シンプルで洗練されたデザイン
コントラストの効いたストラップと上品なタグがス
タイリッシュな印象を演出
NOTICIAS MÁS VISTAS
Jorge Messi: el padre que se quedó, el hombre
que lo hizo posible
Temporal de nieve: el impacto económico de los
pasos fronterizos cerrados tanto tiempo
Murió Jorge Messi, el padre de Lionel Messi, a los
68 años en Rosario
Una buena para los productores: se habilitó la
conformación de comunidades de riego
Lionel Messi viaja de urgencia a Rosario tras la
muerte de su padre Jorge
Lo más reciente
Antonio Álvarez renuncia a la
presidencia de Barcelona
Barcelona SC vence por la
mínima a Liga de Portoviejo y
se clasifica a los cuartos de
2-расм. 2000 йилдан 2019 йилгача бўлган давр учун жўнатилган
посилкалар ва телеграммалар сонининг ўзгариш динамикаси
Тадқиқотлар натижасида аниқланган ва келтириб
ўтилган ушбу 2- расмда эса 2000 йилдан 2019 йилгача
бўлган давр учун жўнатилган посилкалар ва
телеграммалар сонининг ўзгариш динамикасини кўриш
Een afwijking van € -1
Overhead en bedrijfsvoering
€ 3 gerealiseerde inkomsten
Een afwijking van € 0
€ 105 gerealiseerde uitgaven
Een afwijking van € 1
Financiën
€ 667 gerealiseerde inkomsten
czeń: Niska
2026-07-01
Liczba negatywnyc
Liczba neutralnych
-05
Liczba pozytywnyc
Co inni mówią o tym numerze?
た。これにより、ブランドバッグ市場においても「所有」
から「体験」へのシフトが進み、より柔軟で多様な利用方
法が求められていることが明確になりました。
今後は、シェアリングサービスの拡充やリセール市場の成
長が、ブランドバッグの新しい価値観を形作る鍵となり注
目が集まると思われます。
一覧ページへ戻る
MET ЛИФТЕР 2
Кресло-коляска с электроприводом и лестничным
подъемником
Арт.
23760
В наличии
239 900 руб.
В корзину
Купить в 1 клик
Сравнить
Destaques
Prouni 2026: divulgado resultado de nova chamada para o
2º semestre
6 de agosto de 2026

Instructions for the task => Copy out the items above, replacing every "Lionel Messi" with "Leo Messi" and leaving everything else unchanged.

Response to this task =>
シンプルで洗練されたデザイン
コントラストの効いたストラップと上品なタグがス
タイリッシュな印象を演出
NOTICIAS MÁS VISTAS
Jorge Messi: el padre que se quedó, el hombre
que lo hizo posible
Temporal de nieve: el impacto económico de los
pasos fronterizos cerrados tanto tiempo
Murió Jorge Messi, el padre de Leo Messi, a los
68 años en Rosario
Una buena para los productores: se habilitó la
conformación de comunidades de riego
Leo Messi viaja de urgencia a Rosario tras la
muerte de su padre Jorge
Lo más reciente
Antonio Álvarez renuncia a la
presidencia de Barcelona
Barcelona SC vence por la
mínima a Liga de Portoviejo y
se clasifica a los cuartos de
2-расм. 2000 йилдан 2019 йилгача бўлган давр учун жўнатилган
посилкалар ва телеграммалар сонининг ўзгариш динамикаси
Тадқиқотлар натижасида аниқланган ва келтириб
ўтилган ушбу 2- расмда эса 2000 йилдан 2019 йилгача
бўлган давр учун жўнатилган посилкалар ва
телеграммалар сонининг ўзгариш динамикасини кўриш
Een afwijking van € -1
Overhead en bedrijfsvoering
€ 3 gerealiseerde inkomsten
Een afwijking van € 0
€ 105 gerealiseerde uitgaven
Een afwijking van € 1
Financiën
€ 667 gerealiseerde inkomsten
czeń: Niska
2026-07-01
Liczba negatywnyc
Liczba neutralnych
-05
Liczba pozytywnyc
Co inni mówią o tym numerze?
た。これにより、ブランドバッグ市場においても「所有」
から「体験」へのシフトが進み、より柔軟で多様な利用方
法が求められていることが明確になりました。
今後は、シェアリングサービスの拡充やリセール市場の成
長が、ブランドバッグの新しい価値観を形作る鍵となり注
目が集まると思われます。
一覧ページへ戻る
MET ЛИФТЕР 2
Кресло-коляска с электроприводом и лестничным
подъемником
Арт.
23760
В наличии
239 900 руб.
В корзину
Купить в 1 клик
Сравнить
Destaques
Prouni 2026: divulgado resultado de nova chamada para o
2º semestre
6 de agosto de 2026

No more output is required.